AIM OF THE TASK -
The expected output is the full set of entries, retyped verbatim, pictures excluded.

**** DATA EXCERPTS ****

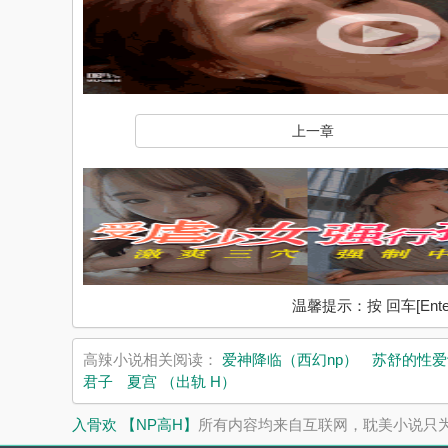
上一章
温馨提示：按 回车[En
高辣小说相关阅读：
爱神降临（西幻np）
苏舒的性爱
君子
夏宫 （出轨 H）
入骨欢 【NP高H】
所有内容均来自互联网，耽美小说只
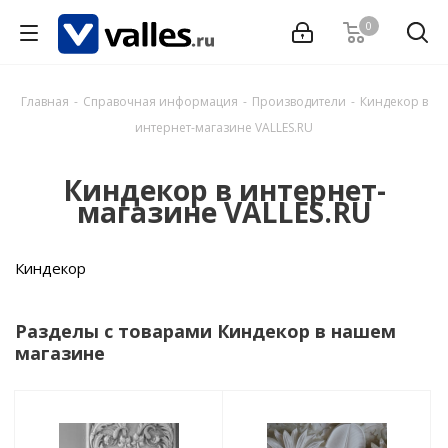
0
Главная
-
Справочная информация
-
Производители
-
Киндекор в
интернет-магазине VALLES.RU
Киндекор в интернет-
магазине VALLES.RU
Киндекор
Разделы с товарами Киндекор в нашем
магазине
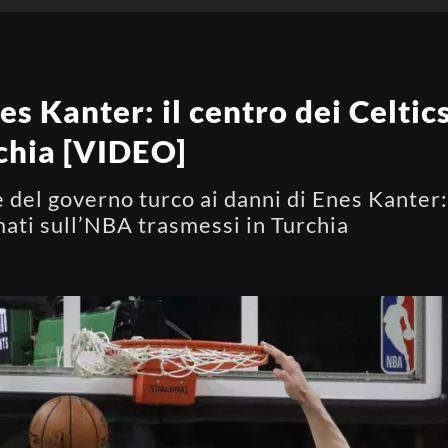
es Kanter: il centro dei Celtic
chia [VIDEO]
 del governo turco ai danni di Enes Kanter:
mati sull’NBA trasmessi in Turchia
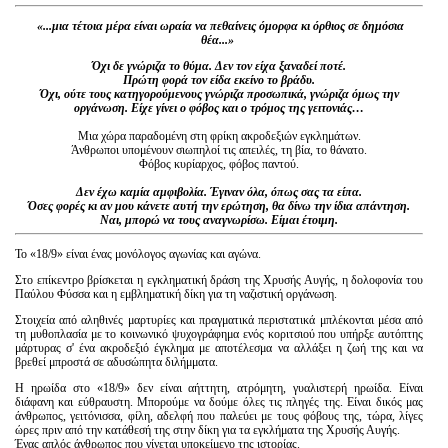
«...μια τέτοια μέρα είναι ωραία να πεθαίνεις όμορφα κι όρθιος σε
δημ
όσια
θέα...»
Όχι δε γνώριζα το θύμα. Δεν τον είχα ξαναδεί ποτέ.
Πρώτη φορά τον είδα εκείνο το βράδυ.
Όχι, ούτε τους κατηγορούμενους γνώριζα προσωπικά, γνώριζα όμως την
οργάνωση. Είχε γίνει ο φόβος και ο τρόμος της γειτονιάς…
Μια χώρα παραδομένη στη φρίκη ακροδεξιών εγκλημάτων.
Άνθρωποι υπομένουν σιωπηλοί τις απειλές, τη βία, το θάνατο.
Φόβος κυρίαρχος, φόβος παντού.
Δεν έχω καμία αμφιβολία. Έγιναν όλα, όπως σας τα είπα.
Όσες φορές κι αν μου κάνετε αυτή την ερώτηση, θα δίνω την ίδια απάντηση.
Ναι, μπορώ να τους αναγνωρίσω. Είμαι έτοιμη.
Το «18/9» είναι ένας μονόλογος αγωνίας και αγώνα.
Στο επίκεντρο βρίσκεται η εγκληματική δράση της Χρυσής Αυγής, η δολοφονία του
Παύλου Φύσσα και η εμβληματική δίκη για τη ναζιστική οργάνωση.
Στοιχεία από αληθινές μαρτυρίες και πραγματικά περιστατικά μπλέκονται μέσα από
τη μυθοπλασία με το κοινωνικό ψυχογράφημα ενός κοριτσιού που υπήρξε αυτόπτης
μάρτυρας σ' ένα ακροδεξιό έγκλημα με αποτέλεσμα να αλλάξει η ζωή της και να
βρεθεί μπροστά σε αδυσώπητα διλήμματα.
Η ηρωίδα στο «18/9» δεν είναι αήττητη, ατρόμητη, γυαλιστερή ηρωίδα. Είναι
διάφανη και εύθραυστη. Μπορούμε να δούμε όλες τις πληγές της. Είναι δικός μας
άνθρωπος, γειτόνισσα, φίλη, αδελφή που παλεύει με τους φόβους της, τώρα, λίγες
ώρες πριν από την κατάθεσή της στην δίκη για τα εγκλήματα της Χρυσής Αυγής.
Ένας απλός άνθρωπος που γίνεται υποκείμενο της ιστορίας.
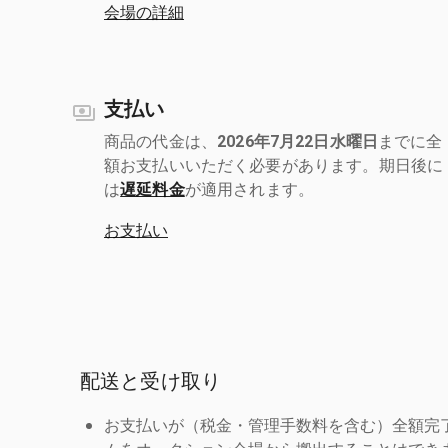
会場の詳細
支払い
商品の代金は、
2026年7月22日水曜日
までに全
額お支払いいただく必要があります。期日後に
は
遅延料金
が適用されます。
お支払い
配送と受け取り
お支払いが（税金・管理手数料を含む）全額完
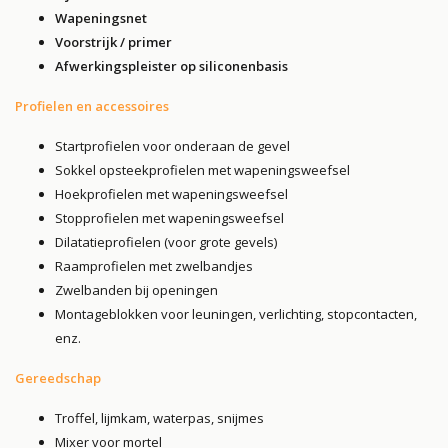
Wapeningsnet
Voorstrijk / primer
Afwerkingspleister op siliconenbasis
Profielen en accessoires
Startprofielen voor onderaan de gevel
Sokkel opsteekprofielen met wapeningsweefsel
Hoekprofielen met wapeningsweefsel
Stopprofielen met wapeningsweefsel
Dilatatieprofielen (voor grote gevels)
Raamprofielen met zwelbandjes
Zwelbanden bij openingen
Montageblokken voor leuningen, verlichting, stopcontacten,
enz.
Gereedschap
Troffel, lijmkam, waterpas, snijmes
Mixer voor mortel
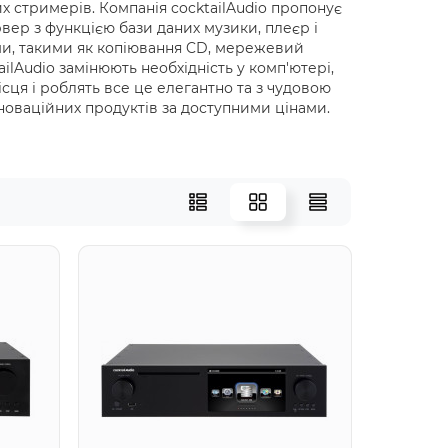
х стримерів. Компанія cocktailAudio пропонує
вер з функцією бази даних музики, плеєр і
ми, такими як копіювання CD, мережевий
lAudio замінюють необхідність у комп'ютері,
сця і роблять все це елегантно та з чудовою
інноваційних продуктів за доступними цінами.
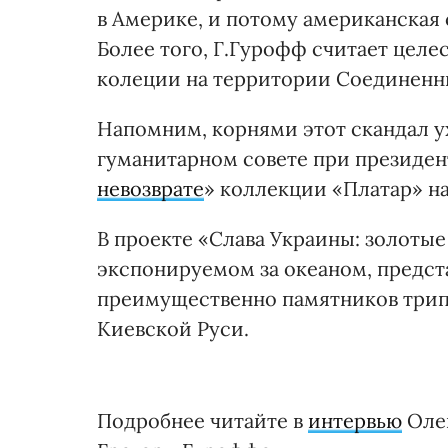
в Америке, и потому американская 
Более того, Г.Гурофф считает цел
колеции на территории Соединенн
Напомним, корнями этот скандал ух
гуманитарном совете при президент
невозврате
» коллекции «Платар» на
В проекте «Слава Украины: золоты
экспонируемом за океаном, предста
преимущественно памятников трип
Киевской Руси.
Подробнее читайте в
интервью
Олег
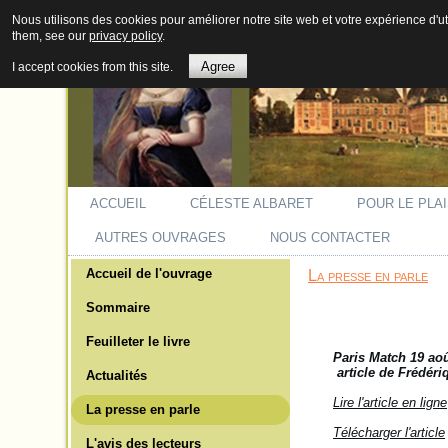
Nous utilisons des cookies pour améliorer notre site web et votre expérience d'ut
them, see our
privacy policy
.
Agree
I accept cookies from this site.
ACCUEIL
CÉLESTE ALBARET
POUR LE PLAI
AUTRES OUVRAGES
NOUS CONTACTER
Accueil de l'ouvrage
La presse en parle
Sommaire
Feuilleter le livre
Paris Match 19 ao
article de Frédér
Actualités
Lire l'article en ligne
La presse en parle
Télécharger l'article
L'avis des lecteurs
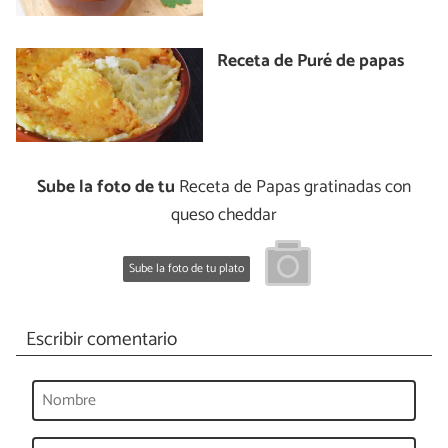
Receta de Puré de papas
Sube la foto de tu
Receta de Papas gratinadas con
queso cheddar
Sube la foto de tu plato
Escribir comentario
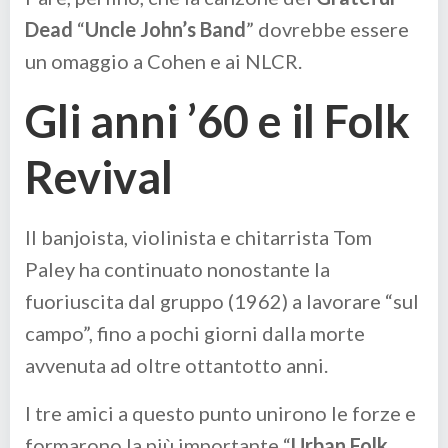
Dead
“
Uncle John’s Band
” dovrebbe essere
un omaggio a Cohen e ai NLCR.
Gli anni ’60 e il Folk
Revival
Il banjoista, violinista e chitarrista Tom
Paley ha continuato nonostante la
fuoriuscita dal gruppo (1962) a lavorare “sul
campo”, fino a pochi giorni dalla morte
avvenuta ad oltre ottantotto anni.
I tre amici a questo punto unirono le forze e
formarono la più importante “
Urban Folk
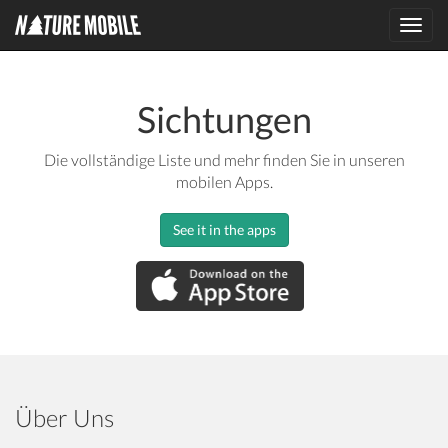
Toggl
navig
Sichtungen
Die vollständige Liste und mehr finden Sie in unseren
mobilen Apps.
See it in the apps
Über Uns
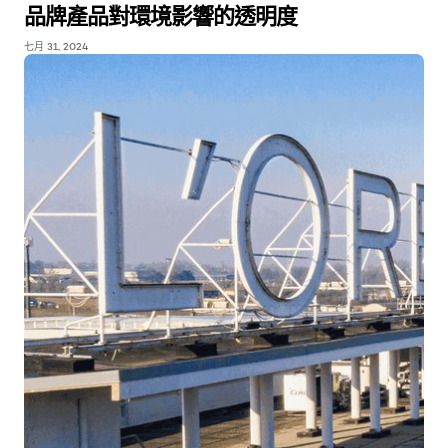
品牌產品對環境影響的透明度
七月 31, 2024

****

SOLUTION FOR THIS TASK -
上一章
温馨提示：按 回车[En
高辣小说相关阅读：
爱神降临（西幻np）
苏舒的性爱
君子
夏宫 （出轨 H）
入骨欢 【NP高H】
所有内容均来自互联网，耽美小说只
0
Главная
-
Справочная информация
-
Производители
-
Киндекор в
интернет-магазине VALLES.RU
Киндекор в интернет-
магазине VALLES.RU
Киндекор
Разделы с товарами Киндекор в нашем
магазине
es Kanter: il centro dei Celtic
chia [VIDEO]
 del governo turco ai danni di Enes Kanter:
mati sull’NBA trasmessi in Turchia
«...μια τέτοια μέρα είναι ωραία να πεθαίνεις όμορφα κι όρθιος σε
δημ
όσια
θέα...»
Όχι δε γνώριζα το θύμα. Δεν τον είχα ξαναδεί ποτέ.
Πρώτη φορά τον είδα εκείνο το βράδυ.
Όχι, ούτε τους κατηγορούμενους γνώριζα προσωπικά, γνώριζα όμως την
οργάνωση. Είχε γίνει ο φόβος και ο τρόμος της γειτονιάς…
Μια χώρα παραδομένη στη φρίκη ακροδεξιών εγκλημάτων.
Άνθρωποι υπομένουν σιωπηλοί τις απειλές, τη βία, το θάνατο.
Φόβος κυρίαρχος, φόβος παντού.
Δεν έχω καμία αμφιβολία. Έγιναν όλα, όπως σας τα είπα.
Όσες φορές κι αν μου κάνετε αυτή την ερώτηση, θα δίνω την ίδια απάντηση.
Ναι, μπορώ να τους αναγνωρίσω. Είμαι έτοιμη.
Το «18/9» είναι ένας μονόλογος αγωνίας και αγώνα.
Στο επίκεντρο βρίσκεται η εγκληματική δράση της Χρυσής Αυγής, η δολοφονία του
Παύλου Φύσσα και η εμβληματική δίκη για τη ναζιστική οργάνωση.
Στοιχεία από αληθινές μαρτυρίες και πραγματικά περιστατικά μπλέκονται μέσα από
τη μυθοπλασία με το κοινωνικό ψυχογράφημα ενός κοριτσιού που υπήρξε αυτόπτης
μάρτυρας σ' ένα ακροδεξιό έγκλημα με αποτέλεσμα να αλλάξει η ζωή της και να
βρεθεί μπροστά σε αδυσώπητα διλήμματα.
Η ηρωίδα στο «18/9» δεν είναι αήττητη, ατρόμητη, γυαλιστερή ηρωίδα. Είναι
διάφανη και εύθραυστη. Μπορούμε να δούμε όλες τις πληγές της. Είναι δικός μας
άνθρωπος, γειτόνισσα, φίλη, αδελφή που παλεύει με τους φόβους της, τώρα, λίγες
ώρες πριν από την κατάθεσή της στην δίκη για τα εγκλήματα της Χρυσής Αυγής.
Ένας απλός άνθρωπος που γίνεται υποκείμενο της ιστορίας.
会場の詳細
支払い
商品の代金は、
2026年7月22日水曜日
までに全
額お支払いいただく必要があります。期日後に
は
遅延料金
が適用されます。
お支払い
配送と受け取り
お支払いが（税金・管理手数料を含む）全額完
Wapeningsnet
Voorstrijk / primer
Afwerkingspleister op siliconenbasis
Profielen en accessoires
Startprofielen voor onderaan de gevel
Sokkel opsteekprofielen met wapeningsweefsel
Hoekprofielen met wapeningsweefsel
Stopprofielen met wapeningsweefsel
Dilatatieprofielen (voor grote gevels)
Raamprofielen met zwelbandjes
Zwelbanden bij openingen
Montageblokken voor leuningen, verlichting, stopcontacten,
enz.
Gereedschap
Troffel, lijmkam, waterpas, snijmes
Mixer voor mortel
х стримерів. Компанія cocktailAudio пропонує
вер з функцією бази даних музики, плеєр і
ми, такими як копіювання CD, мережевий
lAudio замінюють необхідність у комп'ютері,
сця і роблять все це елегантно та з чудовою
інноваційних продуктів за доступними цінами.
в Америке, и потому американская 
Более того, Г.Гурофф считает цел
колеции на территории Соединенн
Напомним, корнями этот скандал ух
гуманитарном совете при президент
невозврате
» коллекции «Платар» на
В проекте «Слава Украины: золоты
экспонируемом за океаном, предста
преимущественно памятников трип
Киевской Руси.
Подробнее читайте в
интервью
Олег
Nous utilisons des cookies pour améliorer notre site web et votre expérience d'ut
them, see our
privacy policy
.
Agree
I accept cookies from this site.
ACCUEIL
CÉLESTE ALBARET
POUR LE PLAI
AUTRES OUVRAGES
NOUS CONTACTER
Accueil de l'ouvrage
La presse en parle
Sommaire
Feuilleter le livre
Paris Match 19 ao
article de Frédér
Actualités
Lire l'article en ligne
La presse en parle
Télécharger l'article
L'avis des lecteurs
Receta de Puré de papas
Sube la foto de tu
Receta de Papas gratinadas con
queso cheddar
Sube la foto de tu plato
Escribir comentario
Dead
“
Uncle John’s Band
” dovrebbe essere
un omaggio a Cohen e ai NLCR.
Gli anni ’60 e il Folk
Revival
Il banjoista, violinista e chitarrista Tom
Paley ha continuato nonostante la
fuoriuscita dal gruppo (1962) a lavorare “sul
campo”, fino a pochi giorni dalla morte
avvenuta ad oltre ottantotto anni.
I tre amici a questo punto unirono le forze e
formarono la più importante “
Urban Folk
Toggl
navig
Sichtungen
Die vollständige Liste und mehr finden Sie in unseren
mobilen Apps.
See it in the apps
Über Uns
品牌產品對環境影響的透明度
七月 31, 2024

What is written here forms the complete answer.